Interpretability Beyond Feature Attribution: Quantitative Testing with Concept Activation Vectors (TCAV)
Concept activation vectors introduced are constructed to summarise the representation of a concept in the latent representation of a model. Intuitively they can be thought of as a vector pointing into the space occupied by the activations of the concept. The concept activation vector for a particular concept is obtained from a linear classifier trained to distinguish between activation vectors corresponding to the concept, and the activation vectors corresponding to other concepts.

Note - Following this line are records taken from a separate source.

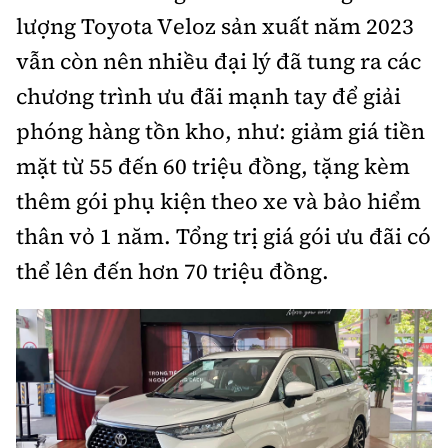
lượng Toyota Veloz sản xuất năm 2023
Bảo hiểm xe
Xếp hạng xe
Chọn xe
vẫn còn nên nhiều đại lý đã tung ra các
Sản phẩm bảo hiểm
Xe xanh
chương trình ưu đãi mạnh tay để giải
Lái xe an toàn
Bồi thường bảo hiểm
phóng hàng tồn kho, như: giảm giá tiền
Video
mặt từ 55 đến 60 triệu đồng, tặng kèm
Review xe
thêm gói phụ kiện theo xe và bảo hiểm
Ảnh
Giới thiệu xe
thân vỏ 1 năm. Tổng trị giá gói ưu đãi có
Ô tô
thể lên đến hơn 70 triệu đồng.
Tư vấn
Xe máy
Cơ quan chủ quản: Bộ Xây dựng
Tổng biên tập:
Nguyễn Thị Hồng Nga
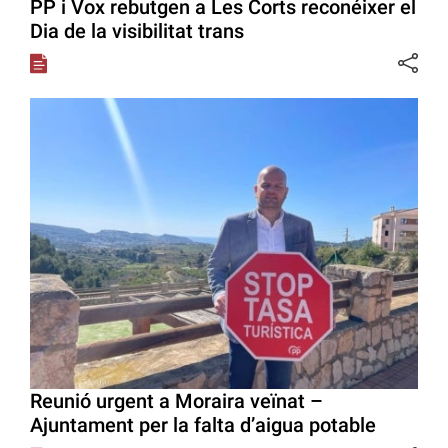
PP i Vox rebutgen a Les Corts reconéixer el
Dia de la visibilitat trans
Reunió urgent a Moraira veïnat –
Ajuntament per la falta d’aigua potable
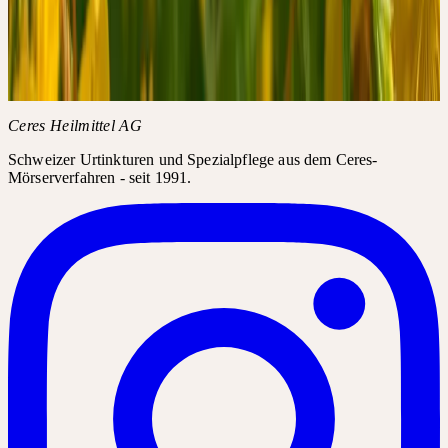
Die Studie
Was die Studie zeigt
Zur Einordnung: Was die Studie nicht zeigt
Was die Herstellung besonders macht
Interessenkonflikt und Transparenz
Originalarbeit
Ceres Heilmittel AG
Schweizer Urtinkturen und Spezialpflege aus dem Ceres-
Mörserverfahren - seit 1991.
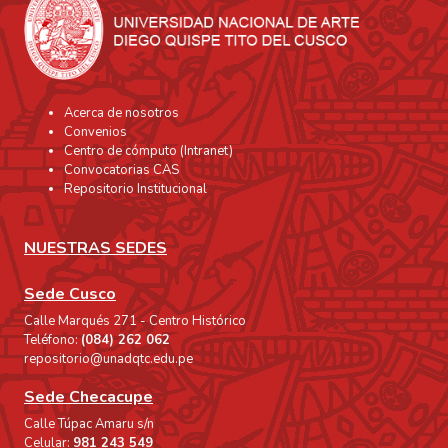
Acerca de nosotros
Convenios
Centro de cómputo (Intranet)
Convocatorias CAS
Repositorio Institucional
NUESTRAS SEDES
Sede Cusco
Calle Marqués 271 - Centro Histórico
Teléfono:
(084) 262 062
repositorio@unadqtc.edu.pe
Sede Checacupe
Calle Túpac Amaru s/n
Celular:
981 243 549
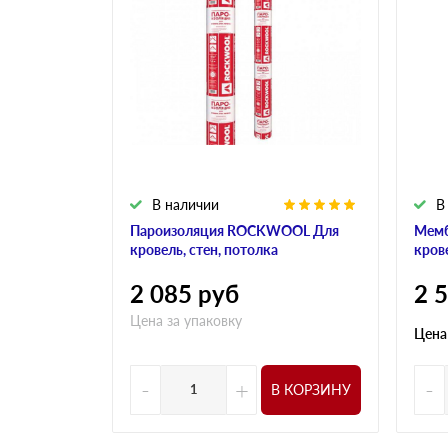
В наличии
В
Пароизоляция ROCKWOOL Для
Мем
кровель, стен, потолка
кров
2 085
руб
2 
Цена за упаковку
Цена
-
+
-
В КОРЗИНУ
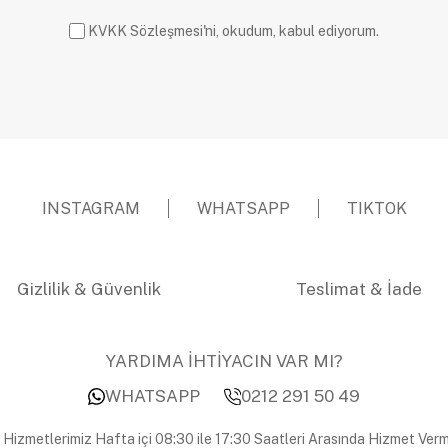
KVKK Sözleşmesi'ni, okudum, kabul ediyorum.
INSTAGRAM
WHATSAPP
TIKTOK
Gizlilik & Güvenlik
Teslimat & İade
YARDIMA İHTİYACIN VAR MI?
WHATSAPP
0212 291 50 49
 Hizmetlerimiz Hafta içi 08:30 ile 17:30 Saatleri Arasında Hizmet Verm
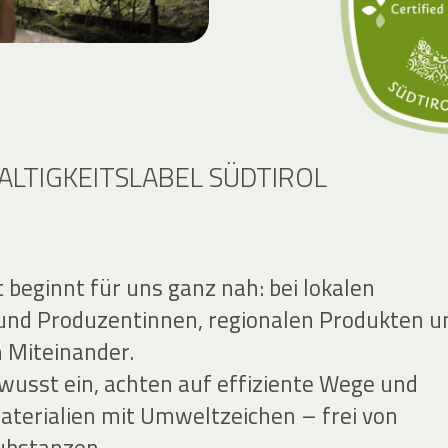
ALTIGKEITSLABEL SÜDTIROL
 beginnt für uns ganz nah: bei lokalen
und Produzentinnen, regionalen Produkten u
 Miteinander.
wusst ein, achten auf effiziente Wege und
terialien mit Umweltzeichen – frei von
Substanzen.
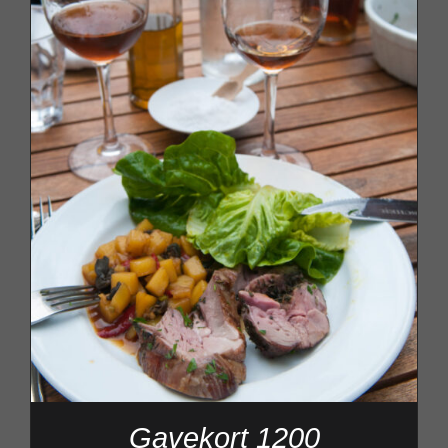
Gavekort 1200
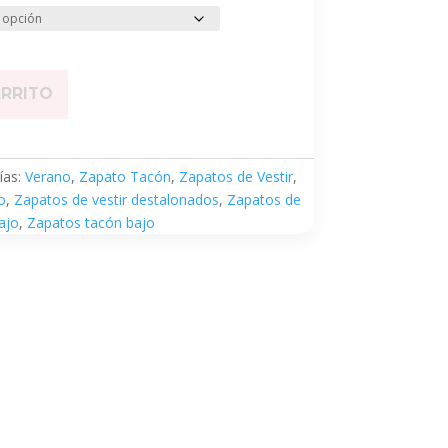
ARRITO
ías:
Verano
,
Zapato Tacón
,
Zapatos de Vestir
,
o
,
Zapatos de vestir destalonados
,
Zapatos de
ajo
,
Zapatos tacón bajo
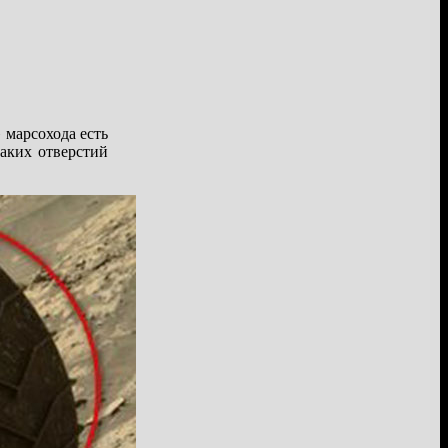
 марсохода есть
аких отверстий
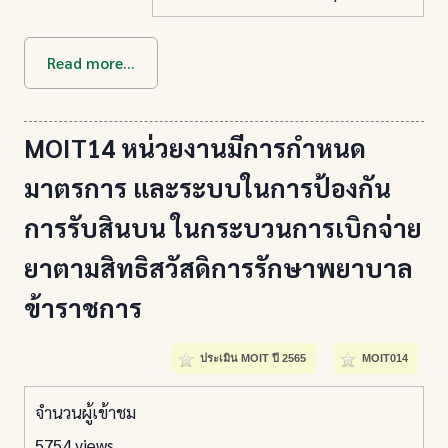
Read more...
MOIT14 หน่วยงานมีการกำหนด
มาตรการ และระบบในการป้องกัน
การรับสินบน ในกระบวนการเบิกจ่าย
ยาตามสิทธิสวัสดิการรักษาพยาบาล
ข้าราชการ
ประเมิน MOIT ปี 2565
MOIT014
จำนวนผู้เข้าชม
5754 views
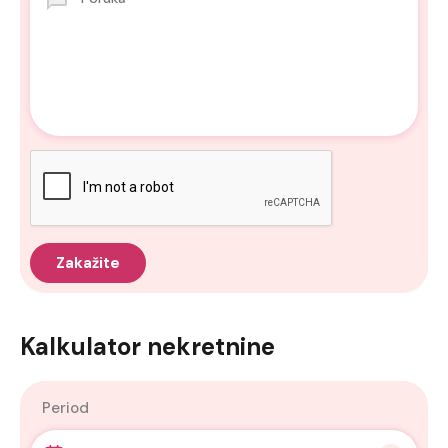
Kalkulator nekretnine
Period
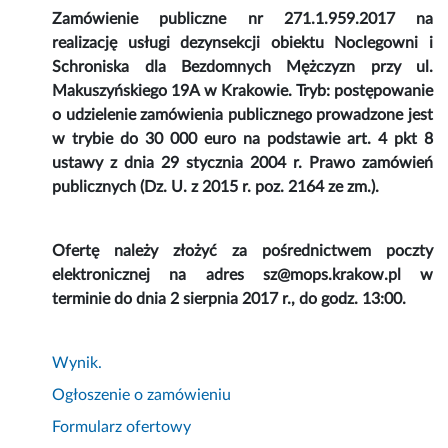
Zamówienie publiczne nr 271.1.959.2017 na
realizację usługi dezynsekcji obiektu Noclegowni i
Schroniska dla Bezdomnych Mężczyzn przy ul.
Makuszyńskiego 19A w Krakowie. Tryb: postępowanie
o udzielenie zamówienia publicznego prowadzone jest
w trybie do 30 000 euro na podstawie art. 4 pkt 8
ustawy z dnia 29 stycznia 2004 r. Prawo zamówień
publicznych (Dz. U. z 2015 r. poz. 2164 ze zm.).
Ofertę należy złożyć za pośrednictwem poczty
elektronicznej na adres sz@mops.krakow.pl w
terminie do dnia 2 sierpnia 2017 r., do godz. 13:00.
Wynik.
Ogłoszenie o zamówieniu
Formularz ofertowy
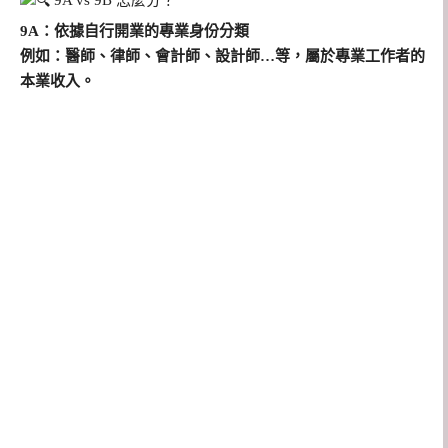
9A vs 9B 怎麼分？
9A：依據自行開業的專業身份分類
例如：醫師、律師、會計師、設計師…等，屬於專業工作者的
本業收入。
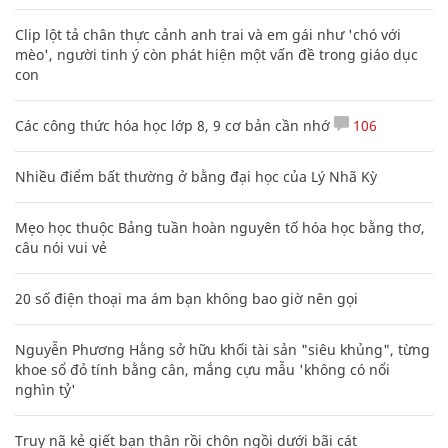
Clip lột tả chân thực cảnh anh trai và em gái như 'chó với
mèo', người tinh ý còn phát hiện một vấn đề trong giáo dục
con
Các công thức hóa học lớp 8, 9 cơ bản cần nhớ
106
Nhiều điểm bất thường ở bằng đại học của Lý Nhã Kỳ
Mẹo học thuộc Bảng tuần hoàn nguyên tố hóa học bằng thơ,
câu nói vui vẻ
20 số điện thoại ma ám bạn không bao giờ nên gọi
Nguyễn Phương Hằng sở hữu khối tài sản "siêu khủng", từng
khoe sổ đỏ tính bằng cân, mắng cựu mẫu 'không có nổi
nghìn tỷ'
Truy nã kẻ giết bạn thân rồi chôn ngồi dưới bãi cát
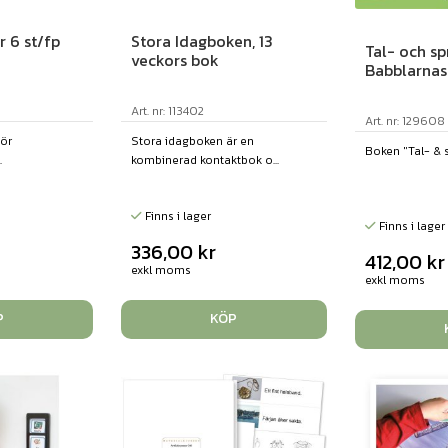
r 6 st/fp
Stora Idagboken, 13
Tal- och sp
veckors bok
Babblarnas
Art. nr: 113402
Art. nr: 129608
för
Stora idagboken är en
Boken "Tal- & sp
.
kombinerad kontaktbok o...
Finns i lager
Finns i lager
336,00
kr
412,00
kr
exkl moms
exkl moms
P
KÖP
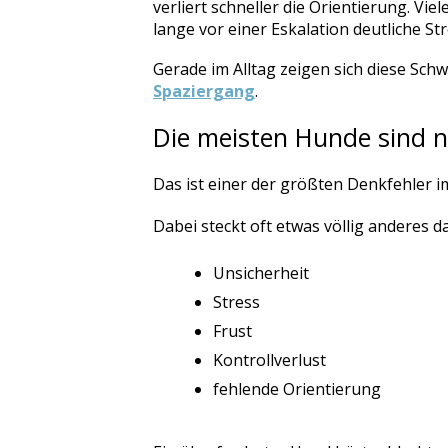
verliert schneller die Orientierung. V
lange vor einer Eskalation deutliche S
Gerade im Alltag zeigen sich diese Schw
Spaziergang
.
Die meisten Hunde sind n
Das ist einer der größten Denkfehler i
Dabei steckt oft etwas völlig anderes d
Unsicherheit
Stress
Frust
Kontrollverlust
fehlende Orientierung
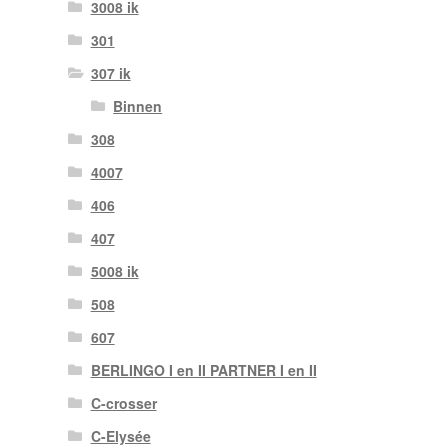
3008 ik
301
307 ik
Binnen
308
4007
406
407
5008 ik
508
607
BERLINGO I en II PARTNER I en II
C-crosser
C-Elysée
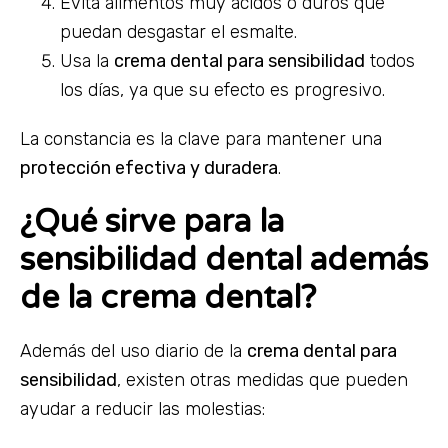
Evita alimentos muy ácidos o duros que
puedan desgastar el esmalte.
Usa la
crema dental para sensibilidad
todos
los días, ya que su efecto es progresivo.
La constancia es la clave para mantener una
protección efectiva y duradera
.
¿Qué sirve para la
sensibilidad dental además
de la crema dental?
Además del uso diario de la
crema dental para
sensibilidad
, existen otras medidas que pueden
ayudar a reducir las molestias:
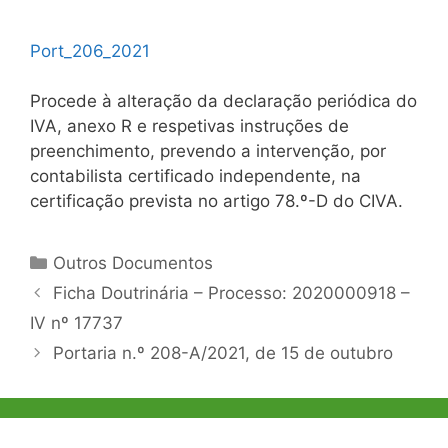
Port_206_2021
Procede à alteração da declaração periódica do
IVA, anexo R e respetivas instruções de
preenchimento, prevendo a intervenção, por
contabilista certificado independente, na
certificação prevista no artigo 78.º-D do CIVA.
Categorias
Outros Documentos
Navegação
Ficha Doutrinária – Processo: 2020000918 –
de
IV nº 17737
artigos
Portaria n.º 208-A/2021, de 15 de outubro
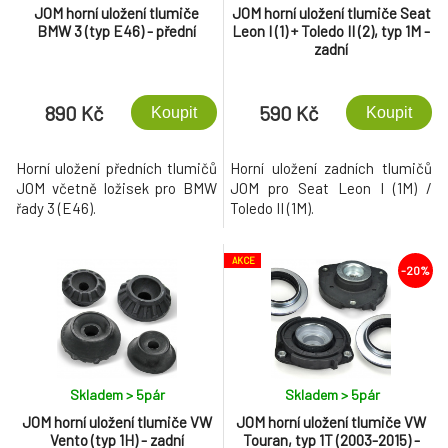
JOM horní uložení tlumiče
JOM horní uložení tlumiče Seat
BMW 3 (typ E46) - přední
Leon I (1) + Toledo II (2), typ 1M -
zadní
890 Kč
590 Kč
Koupit
Koupit
Horní uložení předních tlumičů
Horní uložení zadních tlumičů
JOM včetně ložisek pro BMW
JOM pro Seat Leon I (1M) /
řady 3 (E46).
Toledo II (1M).
AKCE
-20%
Skladem > 5
pár
Skladem > 5
pár
JOM horní uložení tlumiče VW
JOM horní uložení tlumiče VW
Vento (typ 1H) - zadní
Touran, typ 1T (2003-2015) -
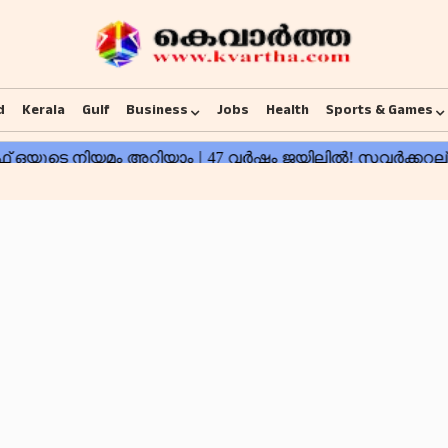
d
Kerala
Gulf
Business
Jobs
Health
Sports & Games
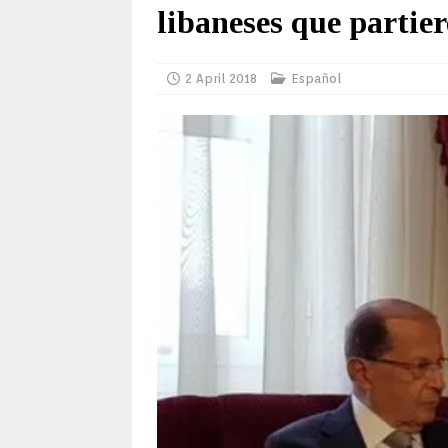
libaneses que partier
2 April 2018
Español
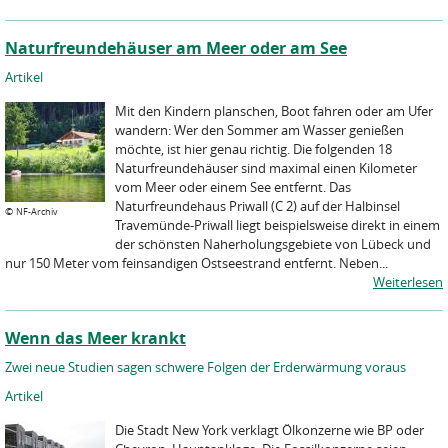
Naturfreundehäuser am Meer oder am See
Artikel
Mit den Kindern planschen, Boot fahren oder am Ufer
wandern: Wer den Sommer am Wasser genießen
möchte, ist hier genau richtig. Die folgenden 18
Naturfreundehäuser sind maximal einen Kilometer
vom Meer oder einem See entfernt. Das
Naturfreundehaus Priwall (C 2) auf der Halbinsel
©
NF-Archiv
Travemünde-Priwall liegt beispielsweise direkt in einem
der schönsten Naherholungsgebiete von Lübeck und
nur 150 Meter vom feinsandigen Ostseestrand entfernt. Neben...
Weiterlesen
Wenn das Meer krankt
Zwei neue Studien sagen schwere Folgen der Erderwärmung voraus
Artikel
Die Stadt New York verklagt Ölkonzerne wie BP oder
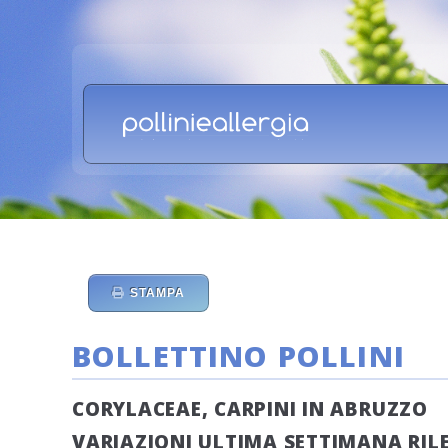
STAMPA
BOLLETTINO POLLINI
CORYLACEAE, CARPINI IN ABRUZZO
VARIAZIONI ULTIMA SETTIMANA RILEV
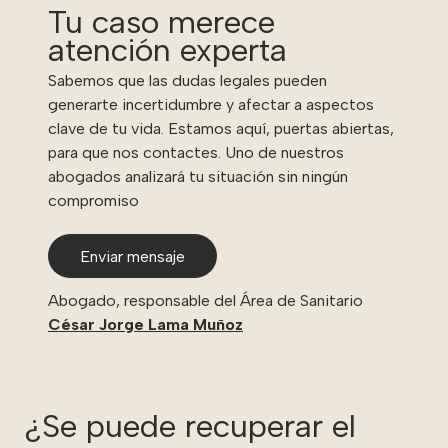
Tu caso merece
atención experta
Sabemos que las dudas legales pueden
generarte incertidumbre y afectar a aspectos
clave de tu vida. Estamos aquí, puertas abiertas,
para que nos contactes. Uno de nuestros
abogados analizará tu situación sin ningún
compromiso
Enviar mensaje
Abogado, responsable del Área de Sanitario
César Jorge Lama Muñoz
¿Se puede recuperar el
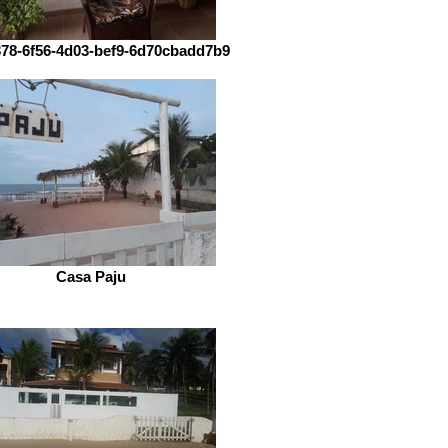
78-6f56-4d03-bef9-6d70cbadd7b9
Casa Paju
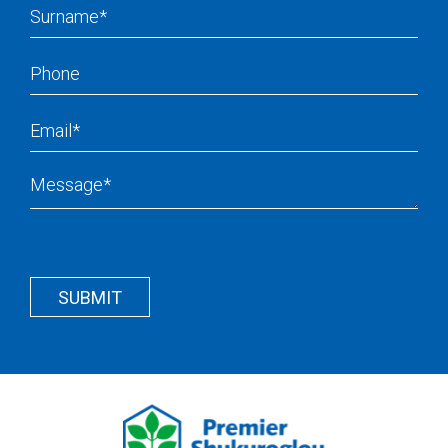
Surname
Phone
Email
Message
Recapcha
Button
Wrapper
SUBMIT
Wrapper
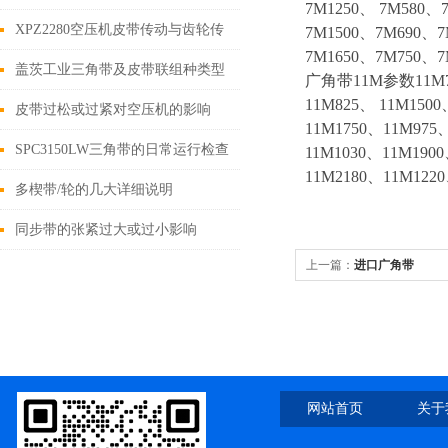
7M1250、 7M580、
三平、一定及一调
XPZ2280空压机皮带传动与齿轮传
7M1500、7M690、7
7M1650、7M750、7
动的差异
盖茨工业三角带及皮带联组种类型
广角带11M参数11M710
11M825、 11M150
号
皮带过松或过紧对空压机的影响
11M1750、11M975、
SPC3150LW三角带的日常运行检查
11M1030、11M190
11M2180、11M122
与调整如下
多楔带/轮的几大详细说明
同步带的张紧过大或过小影响
上一篇：
进口广角带
11M2120/11M1180/11M218
网站首页
关于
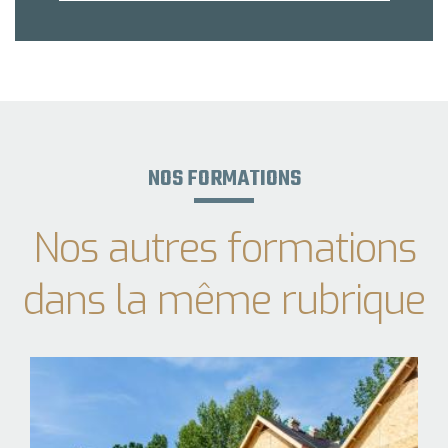
NOS FORMATIONS
Nos autres formations
dans la même rubrique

Concept activation vectors are a supervised approach to extracting features from the learned representations of a neural network. The utilisation of sparse autoencoders on the other hand is an unsupervised approach for feature extraction. Essentially, the idea here is to train an autoencoder model to reconstruct the activation vectors of training samples. By giving the autoencoder a large capacity, one expects that the autoencoder can identify sparse features that fruitful contribute to the reconstruction of the activation vectors. In theory these sparse features would correspond to particular concepts. Indeed this claim has been verified for language transformer models and vision transformer models. We further empirically verify this claim with our own experiments, such that we can investigate the relationship between these features and the concept activation vectors.
Specifically we consider an vision transformer model fine-tuned on the CIFAR10 dataset. We obtain the concept activation vectors from the class-token at each layer and for each of the ten categories in the CIFAR10 dataset. Then we train a sparse autoencoder on the set of activation vectors and investigate the features obtained.
Through the layers, the training loss for the concept activation vector decreases. Suggesting the model is increasingly separating the concepts.
Moreover, we qualitatively see that through the layers the sparse autoencoder obtains more salient features. In layer 3 there is little meaning across the most frequently firing features.
However, in layer 11 we see that there is an interpretable consensus across the images activating the most frequently firing features.
Now using the cosine similarity we can observe which features are most similar to the concept activation vectors, as well as those that are least similar.
Interestingly, we see that feature 1432 is similar to the concept of frog. From the corresponding images we observe that feature 1432 is perhaps encoding for the colour of the frog.
On the other hand, if we investigate the features that are least similar to dog we see that we get features that correspond to the other animals present in the dataset. Suggesting that the model is actively separating animals in its latent space representation since they are similar concepts and so could easily become misclassified by the model.